Of course this makes you wonder whats the difference between the CASL cache and what many other providers are doing with a Tier of Flash?

Because the cache is backed by disk (the data is in the cache and on the disk) you don't need to protect the data on the disk. This means you can use cheaper flash drives and you don't need to do any parity or mirroring giving you saving of 1.3 to 2 times.
Its much easier to evict or throw away data in the cache than it is to demote data out of a Flash tier into a lower one, you don't have to copy any data.
You don't have to be so careful about putting things in cache as its not an expensive operation so all writes or reads can be put in cache for fast access if you need it again and of course cache is a lot more effort to integrate into your file system than tiering so if you are dealing with legacy its much harder then when you are starting from scratch like Nimble have.

Thoughts?

I really got the feeling that Nimble are not trying to be everything to everyone. They are focused on a particular market segment, hitting their pain points and attempting to do it better than the incumbents are.

They have a few things to deliver in my opinion to reach the goal, such as

cascaded replication to offer true local and remote data protection
get the SRM module for VMware certified
its looks hard to scale out if you just need some further storage as you can't add disk shelves, you get what you get. Yet their is nothing in their architecture to preclude some changes here which is good.

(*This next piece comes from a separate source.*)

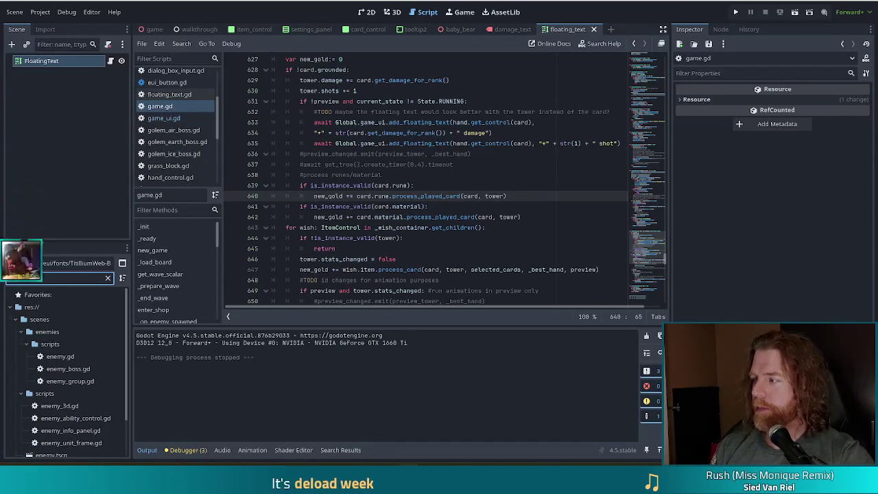
type(" 3")
double_click(59, 343)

The big question will be is it different enough to the competitors for them to get into the market. If you only difference is doing something better (no matter how clever it is under the hood) how easy is it for your competitors to be "good enough" or a much better price point. Some good marketing, sales force and channel are going to be key.

With CASL, Nimble certainly have some very nice technology, but nice technology does not always win in the market. Its certainly going to be great to see how their early adopters go and how they adjust the hardware range and feature set over the next 12 months!

Note that its not available in Australia or EMEA yet.

Rodos

Note : Tech Field Day is a sponsored event. Although I receive no direct compensation and take personal leave to attend, all event expenses are paid by the sponsors through Gestalt IT Media LLC. No editorial control is exerted over me and I write what I want, if I want, when I want and how I want.

Monday, July 19, 2010

GestaltIT TechFieldDay Seattle - F5

A big vendor in the networking and Internet market is F5. We visited them on the Gestalt IT TechFieldDay Seattle.

As you can see the room was full of people.

Introduction

Kirby Wadsworth (VP of Global Marketing) did a who F5 are and what they do. F5 see themselves as the strategic point of control in your data center architecture optimising the relationships between users and the applications and the data that they need.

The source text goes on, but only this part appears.